Passage shown Start Marker

Once more unto the house, dear friends, once more.
As celebrities entered the Big Brother abode to the time-honoured cheers of "Who?" and "Nope. No idea," there was little suspicion that so-called comedian and self-confessed wife beater Jim Davidson, expelled from another reality TV show, 'Hell’s Kitchen', in 2007 for making homophobic remarks, would emerge three-and-a-half weeks later declared the winner, and awarded the coveted bauble of an indifferent hug from host Emma Willis.
It could, indeed should, have been so different.
Vapid moose knuckle Lee Ryan might have been in with a chance, given that accepted wisdom is that young females are the voters in reality TV competitions. His chances were ruined, however, by mixing it up with a gap-toothed, gullible 'Page 3 Stunna', and an American whose claim to fame appeared to be that she’d slept with some married C-listers.
Someone from TOWIE was capable only of saying "amazin". Even sometime rapper Dappy’s reputedly giant schlong couldn’t vault him to the front.
Jim played a good game, helped in his endeavours by sour-faced shrew Linda Nolan who clearly knew a great deal more about Jim than she, or perhaps her lawyer, was willing to share with us.
What a remarkable turnaround; bound to result in a resurgence of his career, eh? He’ll be raking in the money, with media folk queuing up to get him to front campaigns and ads.
My guess is Jim’s dodgy background will make this unlikely to happen.
The largest section of his Wikipedia entry is entitled 'Controversies'. It’s a matter of record that he admits violent and abusive behaviour towards his wife. He is widely panned as foul-mouthed, racist and sexist.
Yet he won.
Which brand will be brave enough to ask the inexplicably purple-faced comic to be their spokesman? Some brands thrive on controversies but it may be that such a toxic name is one controversy too far.
He declared his intention was to change perceptions of himself, and that "truth will conquer all". But not even Marmite, the brand that famously plays on its love it/hate it reputation, is likely to sign him up.
There’s an appropriate phrase here, and it’s something about polishing. Sometimes, a brand is what it is. And PR people can’t do anything about it.

Passage shown End Marker
Data under study Start Marker

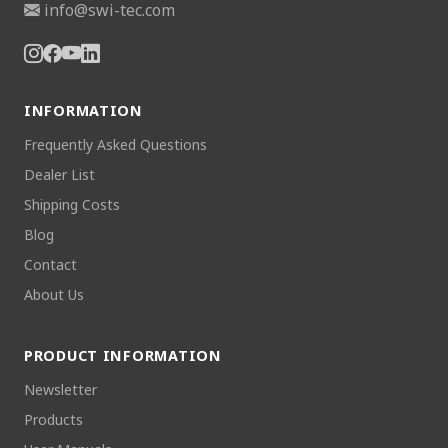
info@swi-tec.com
INFORMATION
Frequently Asked Questions
Dealer List
Shipping Costs
Blog
Contact
About Us
PRODUCT INFORMATION
Newsletter
Products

Data under study End Marker

◆ **Your objective**
In the opinion piece on Jim Davidson's Big Brother win, which reality TV show expelled him in 2007? The rows were taken from a different source than the text.

◆ **Completed task**
Hell's Kitchen